We sang for the salmon. We danced for the salmon. Our sacred fires along the river guided the salmon home. When, after nearly 70 years, we discovered that the genetic descendants of our salmon now swim in the rivers of New Zealand, after being exported there as eggs in the early 20th century, we traveled across the Pacific to sing and dance for them once more.

Our connection to our sacred relatives remains strong, and we’ve worked tirelessly for almost a decade to collaborate with state and federal agencies to return our salmon to the McCloud River. Federal scientists have concluded that Chinook salmon must reach the glacial waters above Shasta Dam, like the McCloud River, in order to avoid extinction as the Sacramento River will continue to warm as climate change intensifies.
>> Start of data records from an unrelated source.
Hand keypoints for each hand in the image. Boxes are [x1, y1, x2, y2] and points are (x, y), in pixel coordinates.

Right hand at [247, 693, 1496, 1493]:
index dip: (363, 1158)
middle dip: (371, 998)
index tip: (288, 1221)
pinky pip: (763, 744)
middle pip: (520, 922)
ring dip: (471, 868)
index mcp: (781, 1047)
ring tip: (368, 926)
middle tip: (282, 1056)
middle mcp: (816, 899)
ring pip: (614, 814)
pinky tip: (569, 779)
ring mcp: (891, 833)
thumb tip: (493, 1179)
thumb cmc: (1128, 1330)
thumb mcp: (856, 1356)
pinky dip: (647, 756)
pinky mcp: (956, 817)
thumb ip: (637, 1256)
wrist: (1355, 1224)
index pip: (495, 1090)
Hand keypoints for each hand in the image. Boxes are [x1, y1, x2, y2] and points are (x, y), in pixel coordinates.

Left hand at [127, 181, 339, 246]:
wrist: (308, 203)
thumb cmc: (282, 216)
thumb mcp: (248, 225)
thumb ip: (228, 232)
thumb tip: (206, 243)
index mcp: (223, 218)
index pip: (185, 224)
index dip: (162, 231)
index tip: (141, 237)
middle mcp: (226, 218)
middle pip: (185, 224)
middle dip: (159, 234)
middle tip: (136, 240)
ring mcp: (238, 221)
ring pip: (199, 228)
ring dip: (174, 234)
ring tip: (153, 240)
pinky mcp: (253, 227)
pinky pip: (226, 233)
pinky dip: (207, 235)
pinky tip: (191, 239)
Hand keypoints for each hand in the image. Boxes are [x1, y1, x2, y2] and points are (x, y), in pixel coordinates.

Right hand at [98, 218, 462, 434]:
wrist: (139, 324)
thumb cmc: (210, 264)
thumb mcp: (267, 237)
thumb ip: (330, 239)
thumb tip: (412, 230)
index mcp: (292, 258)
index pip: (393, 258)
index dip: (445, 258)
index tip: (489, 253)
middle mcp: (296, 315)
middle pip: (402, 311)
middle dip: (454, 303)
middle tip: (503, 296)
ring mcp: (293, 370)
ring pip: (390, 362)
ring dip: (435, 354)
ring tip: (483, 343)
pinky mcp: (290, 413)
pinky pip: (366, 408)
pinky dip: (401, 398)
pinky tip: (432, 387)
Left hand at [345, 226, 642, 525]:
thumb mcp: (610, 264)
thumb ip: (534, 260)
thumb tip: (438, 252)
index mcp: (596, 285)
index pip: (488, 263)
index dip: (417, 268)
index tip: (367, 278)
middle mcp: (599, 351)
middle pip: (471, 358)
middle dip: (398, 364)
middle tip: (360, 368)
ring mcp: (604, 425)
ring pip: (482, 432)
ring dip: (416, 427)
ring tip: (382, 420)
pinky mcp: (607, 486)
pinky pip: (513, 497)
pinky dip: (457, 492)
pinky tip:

A federal court order requires that such a restoration plan be enacted.

However, Trump’s plan for California water would eliminate the requirement that federal agencies explore developing a fish passage around Shasta Dam, in violation of the federal court order. It would also reduce or eliminate many protections for salmon from the old plan, which was hardly effective to begin with.

Trump’s policies to destroy the salmon will also destroy us. They are a modern iteration of the “depredation and prejudicial policies” of genocide that Gov. Newsom pledged to remedy. For the sake of the salmon, for the sake of my people and for the sake of the people of California, Gov. Newsom must sign SB 1.

Caleen Sisk is the spiritual leader and tribal chief of the Winnemem Wintu Tribe.